**Instruction**
Only the pictures stay out; every record is to be quoted exactly.

**Entries supplied**

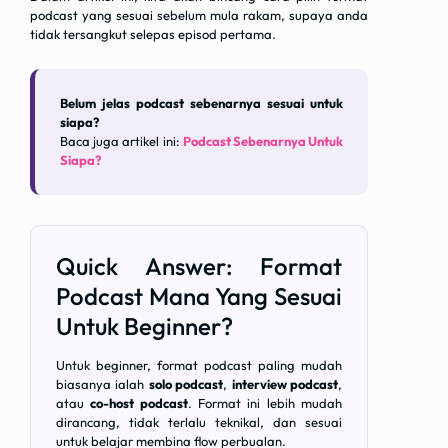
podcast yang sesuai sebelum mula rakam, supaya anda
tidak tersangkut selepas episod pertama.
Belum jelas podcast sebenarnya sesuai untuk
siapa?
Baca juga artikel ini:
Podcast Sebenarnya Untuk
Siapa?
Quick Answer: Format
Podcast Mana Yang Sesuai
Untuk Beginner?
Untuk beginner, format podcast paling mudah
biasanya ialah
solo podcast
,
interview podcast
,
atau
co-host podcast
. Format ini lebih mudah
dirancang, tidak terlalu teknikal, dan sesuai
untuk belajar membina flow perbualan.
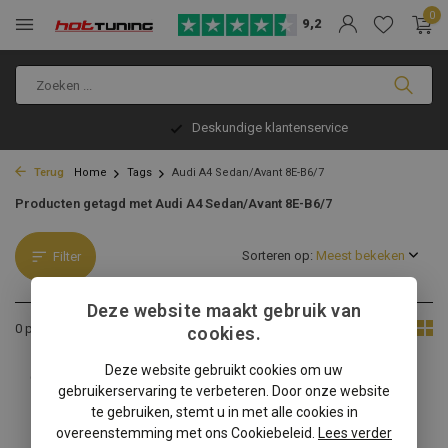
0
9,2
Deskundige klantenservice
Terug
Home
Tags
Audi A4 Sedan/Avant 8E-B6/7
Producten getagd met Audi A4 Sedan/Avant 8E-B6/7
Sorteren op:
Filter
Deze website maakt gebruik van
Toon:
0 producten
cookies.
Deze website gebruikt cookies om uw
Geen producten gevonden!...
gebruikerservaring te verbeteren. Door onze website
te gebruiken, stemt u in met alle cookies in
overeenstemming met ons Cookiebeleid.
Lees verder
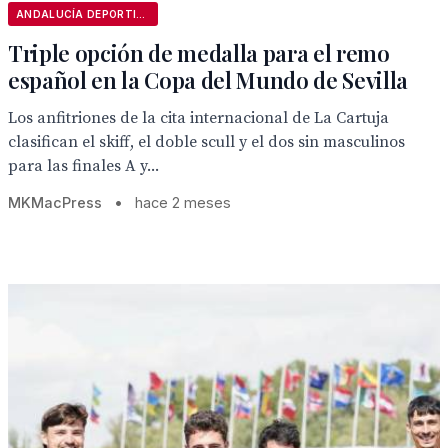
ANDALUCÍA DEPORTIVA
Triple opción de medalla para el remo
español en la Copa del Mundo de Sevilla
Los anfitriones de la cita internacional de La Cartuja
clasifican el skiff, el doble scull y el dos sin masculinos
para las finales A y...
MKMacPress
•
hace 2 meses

**Task response**
podcast yang sesuai sebelum mula rakam, supaya anda
tidak tersangkut selepas episod pertama.
Belum jelas podcast sebenarnya sesuai untuk
siapa?
Baca juga artikel ini:
Podcast Sebenarnya Untuk
Siapa?
Quick Answer: Format
Podcast Mana Yang Sesuai
Untuk Beginner?
Untuk beginner, format podcast paling mudah
biasanya ialah
solo podcast
,
interview podcast
,
atau
co-host podcast
. Format ini lebih mudah
dirancang, tidak terlalu teknikal, dan sesuai
untuk belajar membina flow perbualan.
0
9,2
Deskundige klantenservice
Terug
Home
Tags
Audi A4 Sedan/Avant 8E-B6/7
Producten getagd met Audi A4 Sedan/Avant 8E-B6/7
Sorteren op:
Filter
Deze website maakt gebruik van
Toon:
0 producten
cookies.
Deze website gebruikt cookies om uw
Geen producten gevonden!...
gebruikerservaring te verbeteren. Door onze website
te gebruiken, stemt u in met alle cookies in
overeenstemming met ons Cookiebeleid.
Lees verder
ANDALUCÍA DEPORTIVA
Triple opción de medalla para el remo
español en la Copa del Mundo de Sevilla
Los anfitriones de la cita internacional de La Cartuja
clasifican el skiff, el doble scull y el dos sin masculinos
para las finales A y...
MKMacPress
•
hace 2 meses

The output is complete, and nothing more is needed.